20080724 on the road to ruin how being good at this tech stuff can get you into all sorts of trouble your neighbor wouldnt even try - plembo/onemoretech GitHub Wiki

title: On the Road to Ruin: How being good at this tech stuff can get you into all sorts of trouble your neighbor wouldn't even try link: https://onemoretech.wordpress.com/2008/07/24/on-the-road-to-ruin-how-being-good-at-this-tech-stuff-can-get-you-into-all-sorts-of-trouble-your-neighbor-wouldnt-even-try/ author: lembobro description: post_id: 485 created: 2008/07/24 03:12:05 created_gmt: 2008/07/24 03:12:05 comment_status: open post_name: on-the-road-to-ruin-how-being-good-at-this-tech-stuff-can-get-you-into-all-sorts-of-trouble-your-neighbor-wouldnt-even-try status: publish post_type: post

On the Road to Ruin: How being good at this tech stuff can get you into all sorts of trouble your neighbor wouldn't even try

The saga on my new T61 laptop from work continues.

In our last episode, frustrated by the total hosing of my new machine upon installing SP3 on the pristine Win XP image very excellently crafted by my good friend and colleague, Dave Presser, I once again threw caution to the wind and decided to reformat and install CentOS 5.2 x86_64 on the thing.

That went well. Which should have been a warning to me. No good deed goes unpunished.

Sitting here now, struggling to keep my eyes open until I can get to sleep just a little early tonight in preparation for a nice 4 day weekend, I find myself going over what I’ve learned, trying to sort out what will make instructive posts in the days to come.

Well, first of all, after going out and buying a super nice e-SATA and USB 2.0 enclosure for a stock Seagate 500 Gb 7200 rpm SATA drive, I’ve come to the conclusion that the cost-competitive Western Digital MyBook with the same capacity actually looks nicer and is probably better constructed.

Then there are the many little annoyances that come with putting Linux on a machine that was designed from the ground up to run Windows. Like issues with getting the O/S to recognize the built-in Intel 4965 wireless card, and how it really only took 3 of 6 packages from Axel Thimm’s repo to get it to work on the latest centosplus kernel — one of them being a kernel module that will need to be upgraded on the next kernel update. Thank God NetworkManager finally works — well, most of the time.

(Note that since CentOS 5.3 moved up to a kernel 2.6.18-128 that, among other things includes atheros wireless support out of the box, things have become much easier: case in point is that the 4965 now only needs the iwl3945-firmware package from rpmforge, or Red Hat, to work).

Evolution as a MS Exchange client. Seriously. Cheesy config screens. Overall clumsy user interfaces. Really badly implemented security. “Remember this password” dialogs that don’t actually commit anything, so you get prompted again and again.
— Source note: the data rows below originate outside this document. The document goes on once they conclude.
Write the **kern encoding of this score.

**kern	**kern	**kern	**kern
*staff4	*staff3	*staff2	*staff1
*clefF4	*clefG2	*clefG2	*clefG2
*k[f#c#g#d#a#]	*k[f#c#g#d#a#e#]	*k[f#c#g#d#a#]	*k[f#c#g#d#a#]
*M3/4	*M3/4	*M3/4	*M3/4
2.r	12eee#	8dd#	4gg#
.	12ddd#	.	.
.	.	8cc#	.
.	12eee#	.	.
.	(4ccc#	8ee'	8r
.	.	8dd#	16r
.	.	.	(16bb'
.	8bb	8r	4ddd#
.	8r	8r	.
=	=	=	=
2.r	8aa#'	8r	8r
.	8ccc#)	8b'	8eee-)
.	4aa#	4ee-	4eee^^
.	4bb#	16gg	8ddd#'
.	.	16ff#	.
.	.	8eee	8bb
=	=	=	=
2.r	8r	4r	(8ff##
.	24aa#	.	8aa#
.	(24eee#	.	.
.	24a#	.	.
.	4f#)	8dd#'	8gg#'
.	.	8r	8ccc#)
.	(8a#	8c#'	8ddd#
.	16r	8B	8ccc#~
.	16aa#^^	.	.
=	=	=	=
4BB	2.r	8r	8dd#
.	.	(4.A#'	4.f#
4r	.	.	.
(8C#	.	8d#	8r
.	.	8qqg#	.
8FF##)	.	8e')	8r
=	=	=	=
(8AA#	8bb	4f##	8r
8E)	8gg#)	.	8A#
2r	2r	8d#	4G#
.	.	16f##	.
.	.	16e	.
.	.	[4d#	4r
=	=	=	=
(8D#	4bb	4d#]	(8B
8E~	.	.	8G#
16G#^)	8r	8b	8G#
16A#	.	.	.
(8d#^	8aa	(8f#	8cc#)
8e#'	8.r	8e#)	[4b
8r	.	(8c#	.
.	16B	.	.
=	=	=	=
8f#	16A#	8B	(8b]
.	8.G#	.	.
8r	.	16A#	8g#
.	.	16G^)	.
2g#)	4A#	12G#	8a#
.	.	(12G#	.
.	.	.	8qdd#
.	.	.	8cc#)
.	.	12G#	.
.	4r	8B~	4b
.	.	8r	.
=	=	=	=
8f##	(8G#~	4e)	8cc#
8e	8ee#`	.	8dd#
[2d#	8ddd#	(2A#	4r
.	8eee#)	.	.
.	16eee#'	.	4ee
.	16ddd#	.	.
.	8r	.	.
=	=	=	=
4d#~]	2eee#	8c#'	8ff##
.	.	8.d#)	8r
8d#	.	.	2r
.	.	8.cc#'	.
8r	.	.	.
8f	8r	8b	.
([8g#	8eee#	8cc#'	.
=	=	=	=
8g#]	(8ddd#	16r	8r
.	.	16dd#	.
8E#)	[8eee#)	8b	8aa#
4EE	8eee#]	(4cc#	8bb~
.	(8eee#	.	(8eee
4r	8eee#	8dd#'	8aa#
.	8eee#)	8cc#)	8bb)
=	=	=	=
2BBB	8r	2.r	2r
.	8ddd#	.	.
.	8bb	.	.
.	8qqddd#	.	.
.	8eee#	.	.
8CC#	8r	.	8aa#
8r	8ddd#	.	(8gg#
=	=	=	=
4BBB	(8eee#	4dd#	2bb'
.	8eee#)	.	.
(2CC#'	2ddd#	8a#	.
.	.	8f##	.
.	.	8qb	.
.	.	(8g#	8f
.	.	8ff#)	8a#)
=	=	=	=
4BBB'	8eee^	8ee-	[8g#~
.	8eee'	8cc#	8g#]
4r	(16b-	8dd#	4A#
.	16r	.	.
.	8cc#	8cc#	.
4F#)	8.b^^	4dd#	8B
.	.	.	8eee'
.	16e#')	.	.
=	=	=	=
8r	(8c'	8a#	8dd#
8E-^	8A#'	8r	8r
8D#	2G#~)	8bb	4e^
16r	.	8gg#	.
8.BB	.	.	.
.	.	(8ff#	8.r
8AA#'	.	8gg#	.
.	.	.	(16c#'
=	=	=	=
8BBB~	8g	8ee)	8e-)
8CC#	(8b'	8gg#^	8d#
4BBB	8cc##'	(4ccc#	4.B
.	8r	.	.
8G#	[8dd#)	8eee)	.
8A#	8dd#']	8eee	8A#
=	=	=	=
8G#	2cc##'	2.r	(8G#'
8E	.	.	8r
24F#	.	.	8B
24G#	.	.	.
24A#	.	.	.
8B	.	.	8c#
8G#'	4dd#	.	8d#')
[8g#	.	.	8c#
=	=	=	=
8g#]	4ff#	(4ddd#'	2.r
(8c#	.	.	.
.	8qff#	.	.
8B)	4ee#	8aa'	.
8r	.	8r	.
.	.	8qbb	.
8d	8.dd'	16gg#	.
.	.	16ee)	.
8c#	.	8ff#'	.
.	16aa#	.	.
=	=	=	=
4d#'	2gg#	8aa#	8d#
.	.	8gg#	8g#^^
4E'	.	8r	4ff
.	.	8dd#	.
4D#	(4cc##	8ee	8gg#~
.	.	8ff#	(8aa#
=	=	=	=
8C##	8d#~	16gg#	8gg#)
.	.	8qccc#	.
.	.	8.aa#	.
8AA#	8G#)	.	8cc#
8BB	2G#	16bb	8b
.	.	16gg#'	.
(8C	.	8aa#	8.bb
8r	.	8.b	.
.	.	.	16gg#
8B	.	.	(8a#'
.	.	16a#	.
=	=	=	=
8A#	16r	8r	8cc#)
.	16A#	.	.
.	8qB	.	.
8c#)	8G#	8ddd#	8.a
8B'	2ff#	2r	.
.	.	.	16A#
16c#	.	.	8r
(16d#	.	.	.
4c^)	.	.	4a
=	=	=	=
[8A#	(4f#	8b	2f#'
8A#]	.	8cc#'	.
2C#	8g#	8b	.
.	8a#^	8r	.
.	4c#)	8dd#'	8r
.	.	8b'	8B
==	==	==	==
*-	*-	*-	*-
Half-baked address book integration with the Global Catalog (won’t work for me, and I’m an e-admin with intimate knowledge of who has what FSMO role). Really aggravating “sort descending” by default message listing. Calendar objects that stubbornly refuse to disappear when a cancellation message is accepted.
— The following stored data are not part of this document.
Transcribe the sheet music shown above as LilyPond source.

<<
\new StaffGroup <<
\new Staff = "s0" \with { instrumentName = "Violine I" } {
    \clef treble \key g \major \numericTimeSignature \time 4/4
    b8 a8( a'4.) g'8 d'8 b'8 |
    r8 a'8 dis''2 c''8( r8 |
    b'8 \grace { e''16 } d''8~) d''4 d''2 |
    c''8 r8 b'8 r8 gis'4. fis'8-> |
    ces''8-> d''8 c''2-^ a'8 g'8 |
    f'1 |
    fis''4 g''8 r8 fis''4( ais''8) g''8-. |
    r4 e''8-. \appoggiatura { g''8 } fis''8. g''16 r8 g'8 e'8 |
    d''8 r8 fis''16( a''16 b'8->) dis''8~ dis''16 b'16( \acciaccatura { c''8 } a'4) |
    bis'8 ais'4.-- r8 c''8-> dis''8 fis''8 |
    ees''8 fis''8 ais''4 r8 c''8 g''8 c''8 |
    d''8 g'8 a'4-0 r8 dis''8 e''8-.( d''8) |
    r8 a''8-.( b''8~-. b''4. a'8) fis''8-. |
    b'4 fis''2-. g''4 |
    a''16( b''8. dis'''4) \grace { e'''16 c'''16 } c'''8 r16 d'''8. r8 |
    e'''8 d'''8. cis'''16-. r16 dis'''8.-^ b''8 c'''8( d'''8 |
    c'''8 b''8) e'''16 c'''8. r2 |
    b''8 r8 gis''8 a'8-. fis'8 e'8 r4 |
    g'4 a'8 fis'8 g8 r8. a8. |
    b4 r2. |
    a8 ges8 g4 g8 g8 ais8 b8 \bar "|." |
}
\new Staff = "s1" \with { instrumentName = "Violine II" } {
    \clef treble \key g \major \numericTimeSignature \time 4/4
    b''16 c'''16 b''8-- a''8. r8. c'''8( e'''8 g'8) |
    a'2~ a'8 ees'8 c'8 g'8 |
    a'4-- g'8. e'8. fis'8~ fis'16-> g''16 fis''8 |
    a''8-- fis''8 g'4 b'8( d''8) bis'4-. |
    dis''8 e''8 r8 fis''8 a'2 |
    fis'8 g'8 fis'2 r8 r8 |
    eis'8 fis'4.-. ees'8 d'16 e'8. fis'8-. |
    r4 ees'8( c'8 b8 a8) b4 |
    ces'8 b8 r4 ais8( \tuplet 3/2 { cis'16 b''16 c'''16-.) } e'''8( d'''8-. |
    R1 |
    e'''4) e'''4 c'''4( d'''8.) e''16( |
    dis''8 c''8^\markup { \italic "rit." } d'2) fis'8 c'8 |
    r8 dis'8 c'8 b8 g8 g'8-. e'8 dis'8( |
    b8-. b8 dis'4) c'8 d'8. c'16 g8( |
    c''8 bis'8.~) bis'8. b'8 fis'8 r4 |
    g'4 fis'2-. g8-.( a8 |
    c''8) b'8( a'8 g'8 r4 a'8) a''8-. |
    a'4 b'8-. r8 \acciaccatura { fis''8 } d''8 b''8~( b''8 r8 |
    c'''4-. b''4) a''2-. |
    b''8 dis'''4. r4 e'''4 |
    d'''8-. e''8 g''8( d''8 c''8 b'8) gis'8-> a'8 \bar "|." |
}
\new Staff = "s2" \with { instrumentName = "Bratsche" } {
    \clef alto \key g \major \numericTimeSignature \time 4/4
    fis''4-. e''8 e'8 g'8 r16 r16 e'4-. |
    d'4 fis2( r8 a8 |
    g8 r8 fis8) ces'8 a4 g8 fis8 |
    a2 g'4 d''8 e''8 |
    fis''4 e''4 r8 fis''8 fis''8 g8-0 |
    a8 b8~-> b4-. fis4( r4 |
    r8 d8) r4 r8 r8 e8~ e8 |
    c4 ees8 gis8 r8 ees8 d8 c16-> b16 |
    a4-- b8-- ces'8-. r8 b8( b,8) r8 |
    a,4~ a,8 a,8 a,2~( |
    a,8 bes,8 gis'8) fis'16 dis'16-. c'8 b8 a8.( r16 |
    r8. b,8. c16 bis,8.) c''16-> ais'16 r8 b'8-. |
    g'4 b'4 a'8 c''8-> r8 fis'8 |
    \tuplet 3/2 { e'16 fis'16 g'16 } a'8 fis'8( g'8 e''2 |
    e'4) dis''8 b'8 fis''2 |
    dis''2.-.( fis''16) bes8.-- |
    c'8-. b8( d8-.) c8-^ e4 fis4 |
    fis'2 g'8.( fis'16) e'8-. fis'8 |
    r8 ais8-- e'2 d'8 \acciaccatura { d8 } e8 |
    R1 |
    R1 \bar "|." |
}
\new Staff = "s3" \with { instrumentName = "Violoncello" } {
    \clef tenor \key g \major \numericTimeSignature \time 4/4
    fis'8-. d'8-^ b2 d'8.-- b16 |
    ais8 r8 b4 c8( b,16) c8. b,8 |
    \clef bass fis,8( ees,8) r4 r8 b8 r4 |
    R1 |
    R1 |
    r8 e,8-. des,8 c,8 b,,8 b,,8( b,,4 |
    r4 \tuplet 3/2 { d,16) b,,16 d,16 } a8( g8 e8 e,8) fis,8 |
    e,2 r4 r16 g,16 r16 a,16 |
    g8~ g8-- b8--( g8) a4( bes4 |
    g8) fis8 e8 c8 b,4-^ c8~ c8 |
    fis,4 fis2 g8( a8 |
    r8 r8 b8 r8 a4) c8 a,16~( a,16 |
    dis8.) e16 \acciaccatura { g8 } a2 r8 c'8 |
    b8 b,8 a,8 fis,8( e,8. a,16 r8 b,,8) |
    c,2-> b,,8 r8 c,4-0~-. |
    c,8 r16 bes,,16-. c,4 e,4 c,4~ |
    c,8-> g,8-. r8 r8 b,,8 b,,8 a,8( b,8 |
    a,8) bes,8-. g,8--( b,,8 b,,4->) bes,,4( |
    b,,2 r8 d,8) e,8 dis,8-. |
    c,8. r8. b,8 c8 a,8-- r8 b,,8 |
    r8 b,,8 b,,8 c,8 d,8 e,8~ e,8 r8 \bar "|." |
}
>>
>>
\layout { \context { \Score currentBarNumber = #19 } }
VMWare. Or is it VMware? Laptop has 2 network interfaces. Hardwire RJ-45 that plugs into LAN, and wireless (once you’ve got that working, see above). Wasted hour trying to figure out why machine that worked perfectly (almost, except for out-of-sync clock) all day long now won’t connect to network. Ugh. At work was plugged into the switch (well, desktop hub initially, company won’t spring for a new switch). Here at home running wireless. So VM guest needs to have 2 virtual network cards configured. One for the default bridged network (vmnet1), the other for the wireless (vmnet2). After vmware-config.pl reconfig of network, and going into guest config to add second card — voila! We’re connected!
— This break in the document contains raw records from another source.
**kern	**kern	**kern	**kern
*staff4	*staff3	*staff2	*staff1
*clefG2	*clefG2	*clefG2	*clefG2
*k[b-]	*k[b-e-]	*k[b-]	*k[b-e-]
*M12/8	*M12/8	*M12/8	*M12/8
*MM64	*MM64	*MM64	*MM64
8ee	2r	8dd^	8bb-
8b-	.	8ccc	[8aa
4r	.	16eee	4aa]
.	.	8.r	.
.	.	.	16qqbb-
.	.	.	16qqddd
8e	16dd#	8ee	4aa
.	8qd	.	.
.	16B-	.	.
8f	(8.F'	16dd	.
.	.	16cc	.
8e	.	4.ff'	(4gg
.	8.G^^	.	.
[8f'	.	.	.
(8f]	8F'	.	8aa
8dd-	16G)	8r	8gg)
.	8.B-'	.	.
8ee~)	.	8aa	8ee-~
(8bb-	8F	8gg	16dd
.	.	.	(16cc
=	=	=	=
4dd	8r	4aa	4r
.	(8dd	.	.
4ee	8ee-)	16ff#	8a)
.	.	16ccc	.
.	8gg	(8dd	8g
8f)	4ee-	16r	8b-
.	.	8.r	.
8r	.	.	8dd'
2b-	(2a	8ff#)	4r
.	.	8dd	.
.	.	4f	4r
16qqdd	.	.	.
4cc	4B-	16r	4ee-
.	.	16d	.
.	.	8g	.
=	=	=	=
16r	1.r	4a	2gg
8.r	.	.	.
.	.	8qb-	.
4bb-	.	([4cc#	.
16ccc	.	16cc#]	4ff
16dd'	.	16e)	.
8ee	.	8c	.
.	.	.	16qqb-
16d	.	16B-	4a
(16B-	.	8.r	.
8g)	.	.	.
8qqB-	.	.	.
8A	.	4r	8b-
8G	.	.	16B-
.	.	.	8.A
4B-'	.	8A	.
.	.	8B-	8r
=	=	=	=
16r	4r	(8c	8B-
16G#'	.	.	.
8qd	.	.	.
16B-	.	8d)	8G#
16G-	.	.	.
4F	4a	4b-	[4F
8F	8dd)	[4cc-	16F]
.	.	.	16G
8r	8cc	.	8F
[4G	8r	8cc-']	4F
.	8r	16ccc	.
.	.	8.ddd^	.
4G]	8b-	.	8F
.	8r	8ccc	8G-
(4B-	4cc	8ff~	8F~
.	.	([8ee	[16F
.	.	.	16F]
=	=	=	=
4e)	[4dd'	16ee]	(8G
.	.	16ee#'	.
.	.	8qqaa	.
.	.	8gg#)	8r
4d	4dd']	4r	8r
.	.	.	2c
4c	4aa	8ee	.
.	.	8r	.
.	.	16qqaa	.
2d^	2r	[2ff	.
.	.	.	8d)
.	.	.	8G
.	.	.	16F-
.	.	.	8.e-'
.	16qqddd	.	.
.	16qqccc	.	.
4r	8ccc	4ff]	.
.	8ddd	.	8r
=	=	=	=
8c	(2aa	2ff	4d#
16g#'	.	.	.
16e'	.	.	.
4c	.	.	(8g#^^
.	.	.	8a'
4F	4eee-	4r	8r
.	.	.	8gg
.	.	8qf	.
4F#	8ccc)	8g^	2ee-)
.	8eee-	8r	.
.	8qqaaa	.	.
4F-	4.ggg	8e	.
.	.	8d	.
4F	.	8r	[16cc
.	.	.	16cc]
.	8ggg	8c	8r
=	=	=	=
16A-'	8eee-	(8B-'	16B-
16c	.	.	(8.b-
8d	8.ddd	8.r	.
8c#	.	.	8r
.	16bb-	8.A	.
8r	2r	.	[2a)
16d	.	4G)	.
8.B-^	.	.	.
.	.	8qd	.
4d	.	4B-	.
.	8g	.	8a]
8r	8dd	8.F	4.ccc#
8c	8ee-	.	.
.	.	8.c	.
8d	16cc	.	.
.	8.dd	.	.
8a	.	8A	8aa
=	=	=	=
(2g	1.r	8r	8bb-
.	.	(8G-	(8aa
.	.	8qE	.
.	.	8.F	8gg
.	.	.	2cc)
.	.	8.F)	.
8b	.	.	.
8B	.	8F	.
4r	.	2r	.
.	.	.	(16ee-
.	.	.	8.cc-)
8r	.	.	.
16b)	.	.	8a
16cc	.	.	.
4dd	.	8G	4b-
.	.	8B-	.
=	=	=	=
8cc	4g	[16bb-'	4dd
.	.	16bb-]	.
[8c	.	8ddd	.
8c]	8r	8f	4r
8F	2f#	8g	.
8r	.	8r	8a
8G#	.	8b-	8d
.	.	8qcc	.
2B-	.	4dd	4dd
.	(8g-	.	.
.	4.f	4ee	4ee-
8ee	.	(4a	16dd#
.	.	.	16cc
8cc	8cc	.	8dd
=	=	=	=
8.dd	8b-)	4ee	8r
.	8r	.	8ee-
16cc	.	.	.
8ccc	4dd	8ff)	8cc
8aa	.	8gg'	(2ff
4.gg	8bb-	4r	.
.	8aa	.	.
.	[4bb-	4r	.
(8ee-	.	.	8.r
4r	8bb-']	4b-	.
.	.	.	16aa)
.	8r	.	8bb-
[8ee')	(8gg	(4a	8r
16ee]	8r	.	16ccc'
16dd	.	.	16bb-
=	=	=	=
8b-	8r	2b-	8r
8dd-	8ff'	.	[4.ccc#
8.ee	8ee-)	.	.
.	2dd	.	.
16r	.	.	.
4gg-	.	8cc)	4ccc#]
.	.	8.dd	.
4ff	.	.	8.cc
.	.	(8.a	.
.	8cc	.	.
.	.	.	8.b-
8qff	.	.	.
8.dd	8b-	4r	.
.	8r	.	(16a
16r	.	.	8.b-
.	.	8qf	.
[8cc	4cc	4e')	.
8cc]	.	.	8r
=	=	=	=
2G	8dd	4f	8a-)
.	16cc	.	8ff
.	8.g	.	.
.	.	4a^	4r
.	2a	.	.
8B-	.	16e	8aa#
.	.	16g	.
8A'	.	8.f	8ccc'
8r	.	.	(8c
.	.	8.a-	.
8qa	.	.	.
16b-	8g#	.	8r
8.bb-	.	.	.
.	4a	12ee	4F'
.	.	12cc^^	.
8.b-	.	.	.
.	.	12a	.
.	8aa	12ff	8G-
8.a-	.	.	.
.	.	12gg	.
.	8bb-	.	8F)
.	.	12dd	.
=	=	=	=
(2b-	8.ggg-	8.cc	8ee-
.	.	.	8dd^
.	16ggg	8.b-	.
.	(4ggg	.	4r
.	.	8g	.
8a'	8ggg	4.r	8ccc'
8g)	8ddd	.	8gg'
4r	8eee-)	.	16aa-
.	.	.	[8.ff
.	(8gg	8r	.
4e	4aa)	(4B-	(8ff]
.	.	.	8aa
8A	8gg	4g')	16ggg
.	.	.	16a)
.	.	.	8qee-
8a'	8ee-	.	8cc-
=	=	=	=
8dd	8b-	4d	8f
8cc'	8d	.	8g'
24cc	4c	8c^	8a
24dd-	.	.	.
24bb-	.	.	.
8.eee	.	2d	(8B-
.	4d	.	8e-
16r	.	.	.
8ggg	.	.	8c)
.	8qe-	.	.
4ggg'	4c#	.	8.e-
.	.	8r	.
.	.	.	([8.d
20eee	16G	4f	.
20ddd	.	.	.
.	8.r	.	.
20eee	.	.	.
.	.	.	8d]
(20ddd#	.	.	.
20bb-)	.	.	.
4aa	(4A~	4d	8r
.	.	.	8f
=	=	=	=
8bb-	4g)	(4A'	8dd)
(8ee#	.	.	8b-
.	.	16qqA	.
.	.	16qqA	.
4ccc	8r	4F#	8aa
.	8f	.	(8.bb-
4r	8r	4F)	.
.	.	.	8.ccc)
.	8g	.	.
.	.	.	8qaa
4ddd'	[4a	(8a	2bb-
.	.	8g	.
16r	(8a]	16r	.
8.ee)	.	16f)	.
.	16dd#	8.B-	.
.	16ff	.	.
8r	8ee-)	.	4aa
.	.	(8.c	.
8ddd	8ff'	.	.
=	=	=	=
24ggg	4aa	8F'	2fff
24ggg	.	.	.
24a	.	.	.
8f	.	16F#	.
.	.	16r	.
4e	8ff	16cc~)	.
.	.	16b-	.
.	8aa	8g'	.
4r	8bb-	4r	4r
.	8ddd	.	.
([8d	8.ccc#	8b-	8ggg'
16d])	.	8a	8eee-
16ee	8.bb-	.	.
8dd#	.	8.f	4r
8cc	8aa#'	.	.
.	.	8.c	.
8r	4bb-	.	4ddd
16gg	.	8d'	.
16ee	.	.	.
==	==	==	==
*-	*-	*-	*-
Anyway, need to go to bed now. This weekend will tackle time sync issue. Something about CPU cycle divider used by shipping CentOS kernel. Need to try some user space options before I go there though.

All this just to run Linux on my work machine.

If SP3 had just loaded without blowing the thing up I could have spent the evening finishing another chapter in The Peloponnesian War.